YOUR OBJECTIVE: Retype the material below exactly, from its start through the line containing "businesses invest in".

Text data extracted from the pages
══════════

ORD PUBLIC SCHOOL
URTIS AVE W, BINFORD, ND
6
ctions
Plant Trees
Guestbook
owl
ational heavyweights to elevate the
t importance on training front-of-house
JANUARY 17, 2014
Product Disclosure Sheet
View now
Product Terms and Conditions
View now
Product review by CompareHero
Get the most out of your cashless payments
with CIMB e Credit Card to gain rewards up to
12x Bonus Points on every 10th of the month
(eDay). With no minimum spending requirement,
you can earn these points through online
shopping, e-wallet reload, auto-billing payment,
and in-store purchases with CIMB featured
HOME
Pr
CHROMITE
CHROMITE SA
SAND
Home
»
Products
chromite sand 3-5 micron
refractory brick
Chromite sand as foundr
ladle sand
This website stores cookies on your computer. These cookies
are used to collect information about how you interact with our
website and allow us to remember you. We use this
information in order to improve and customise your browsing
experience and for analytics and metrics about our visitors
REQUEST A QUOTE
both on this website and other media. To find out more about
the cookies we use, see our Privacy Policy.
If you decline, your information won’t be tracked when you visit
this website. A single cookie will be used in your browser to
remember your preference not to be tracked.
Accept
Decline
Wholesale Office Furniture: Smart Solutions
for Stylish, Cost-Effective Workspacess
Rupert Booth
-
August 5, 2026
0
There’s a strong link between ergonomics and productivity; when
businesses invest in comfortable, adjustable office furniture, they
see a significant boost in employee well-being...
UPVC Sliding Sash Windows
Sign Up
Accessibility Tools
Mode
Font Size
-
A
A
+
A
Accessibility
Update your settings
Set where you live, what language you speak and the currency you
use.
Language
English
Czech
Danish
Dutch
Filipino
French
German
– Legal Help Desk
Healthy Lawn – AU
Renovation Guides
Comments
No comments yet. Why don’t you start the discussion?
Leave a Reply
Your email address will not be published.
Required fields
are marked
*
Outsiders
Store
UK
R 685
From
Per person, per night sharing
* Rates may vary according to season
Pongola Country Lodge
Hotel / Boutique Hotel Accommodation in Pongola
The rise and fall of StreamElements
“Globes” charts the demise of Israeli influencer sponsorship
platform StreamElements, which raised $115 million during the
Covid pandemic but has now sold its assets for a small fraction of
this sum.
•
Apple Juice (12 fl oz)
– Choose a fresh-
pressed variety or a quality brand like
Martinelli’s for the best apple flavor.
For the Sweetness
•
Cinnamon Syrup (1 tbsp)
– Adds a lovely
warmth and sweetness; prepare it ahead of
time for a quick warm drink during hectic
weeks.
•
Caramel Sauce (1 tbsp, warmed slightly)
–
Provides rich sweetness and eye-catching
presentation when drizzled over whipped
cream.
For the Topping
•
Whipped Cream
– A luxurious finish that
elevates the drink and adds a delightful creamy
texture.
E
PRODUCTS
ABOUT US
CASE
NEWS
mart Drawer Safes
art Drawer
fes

══════════

WRITTEN SOLUTION:
ORD PUBLIC SCHOOL
URTIS AVE W, BINFORD, ND
6
ctions
Plant Trees
Guestbook
owl
ational heavyweights to elevate the
t importance on training front-of-house
JANUARY 17, 2014
Product Disclosure Sheet
View now
Product Terms and Conditions
View now
Product review by CompareHero
Get the most out of your cashless payments
with CIMB e Credit Card to gain rewards up to
12x Bonus Points on every 10th of the month
(eDay). With no minimum spending requirement,
you can earn these points through online
shopping, e-wallet reload, auto-billing payment,
and in-store purchases with CIMB featured
HOME
Pr
CHROMITE
CHROMITE SA
SAND
Home
»
Products
chromite sand 3-5 micron
refractory brick
Chromite sand as foundr
ladle sand
This website stores cookies on your computer. These cookies
are used to collect information about how you interact with our
website and allow us to remember you. We use this
information in order to improve and customise your browsing
experience and for analytics and metrics about our visitors
REQUEST A QUOTE
both on this website and other media. To find out more about
the cookies we use, see our Privacy Policy.
If you decline, your information won’t be tracked when you visit
this website. A single cookie will be used in your browser to
remember your preference not to be tracked.
Accept
Decline
Wholesale Office Furniture: Smart Solutions
for Stylish, Cost-Effective Workspacess
Rupert Booth
-
August 5, 2026
0
There’s a strong link between ergonomics and productivity; when
businesses invest in comfortable, adjustable office furniture, they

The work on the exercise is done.